Turner credits his musical talent to Kosciuszko and to being in band, led by Linda Todd. She had him playing “Eye of the Tiger,” the school’s mascot song. “Ms. Todd made me believe that I could be the best saxophonist out there. I have my instruments and still play to this very day.”

More recently, Kevin credits Dr. Michele Bria from Journey House for influencing him. Journey House has a unique partnership with MPS, as it stands right next to Longfellow School. Kevin believes that Dr. Bria prepared him to be in the role that he is in right now.

“People don’t realize that it is not easy to be a leader without knowing how to manage a lot of people. I am in a unique situation where I manage the community, the board, and the staff. I am very proud to represent the largest LGBT community center in the state of Wisconsin. I’ve known Dr. Bria for 27 years but the last 12 have been working as her assistant. I felt that it was time to branch out and take on a role of leadership and here I am.”

When asked if he had a chance to speak to his fellow classmates, now alumni, what might he say to them regarding giving back to their community?

“Real simple: give back! Don’t forget your roots. I am so glad and thrilled to be able to tell my story in this capacity. It is our duty to give back. Give back not just to your community, but give back to the students—be that example, that model!”

Turner also had a message for current students about envisioning their own futures.

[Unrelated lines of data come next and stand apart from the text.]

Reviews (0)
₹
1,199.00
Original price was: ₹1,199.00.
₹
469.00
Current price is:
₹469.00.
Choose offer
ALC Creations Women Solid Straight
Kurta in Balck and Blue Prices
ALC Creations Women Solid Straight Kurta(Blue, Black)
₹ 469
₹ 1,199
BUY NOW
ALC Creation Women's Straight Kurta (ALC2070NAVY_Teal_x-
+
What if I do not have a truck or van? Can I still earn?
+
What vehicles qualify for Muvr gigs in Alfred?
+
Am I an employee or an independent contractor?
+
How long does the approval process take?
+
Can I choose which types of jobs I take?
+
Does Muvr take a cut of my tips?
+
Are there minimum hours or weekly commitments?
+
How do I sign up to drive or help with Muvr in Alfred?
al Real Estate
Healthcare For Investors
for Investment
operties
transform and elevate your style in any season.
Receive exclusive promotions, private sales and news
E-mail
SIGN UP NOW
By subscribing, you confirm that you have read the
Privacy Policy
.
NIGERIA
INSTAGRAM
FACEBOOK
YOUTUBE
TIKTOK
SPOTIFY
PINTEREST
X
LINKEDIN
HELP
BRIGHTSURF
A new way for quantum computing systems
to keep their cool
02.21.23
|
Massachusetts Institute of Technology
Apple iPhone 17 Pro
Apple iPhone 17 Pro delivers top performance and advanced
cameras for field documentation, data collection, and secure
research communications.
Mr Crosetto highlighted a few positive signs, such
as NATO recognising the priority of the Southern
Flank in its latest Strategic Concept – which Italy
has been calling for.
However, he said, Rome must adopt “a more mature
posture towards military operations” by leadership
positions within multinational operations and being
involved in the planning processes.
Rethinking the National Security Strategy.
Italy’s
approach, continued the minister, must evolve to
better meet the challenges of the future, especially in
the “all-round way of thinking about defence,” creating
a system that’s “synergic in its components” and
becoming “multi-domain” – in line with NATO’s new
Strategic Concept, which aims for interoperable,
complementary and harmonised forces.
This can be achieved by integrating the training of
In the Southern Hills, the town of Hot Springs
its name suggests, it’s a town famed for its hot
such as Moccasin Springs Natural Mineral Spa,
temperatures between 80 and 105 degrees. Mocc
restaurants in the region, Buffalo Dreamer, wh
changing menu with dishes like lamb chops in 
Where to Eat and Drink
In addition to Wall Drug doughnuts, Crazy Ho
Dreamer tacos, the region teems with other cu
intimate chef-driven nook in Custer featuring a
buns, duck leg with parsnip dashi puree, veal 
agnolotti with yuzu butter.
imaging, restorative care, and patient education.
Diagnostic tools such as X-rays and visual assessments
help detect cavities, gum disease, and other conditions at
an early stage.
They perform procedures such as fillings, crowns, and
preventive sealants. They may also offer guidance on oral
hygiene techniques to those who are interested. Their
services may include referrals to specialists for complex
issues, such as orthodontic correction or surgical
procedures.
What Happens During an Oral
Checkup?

“Don’t let anyone define YOU. You define yourself. That has always been my drive—if you don’t define yourself, someone else will. You create the definition of who you are. There are a lot of things happening around our students today, bad influences, but there are also a lot of good things. There are a lot of great teachers that one can lean on, great administrators. Get involved.

“I was inspired to inspire my community. I really believe in Milwaukee and in public education. I know that Milwaukee Public Schools has gone through a lot of attacks but I will sit in this chair and let people know that I am a proud alumnus of Milwaukee Public Schools.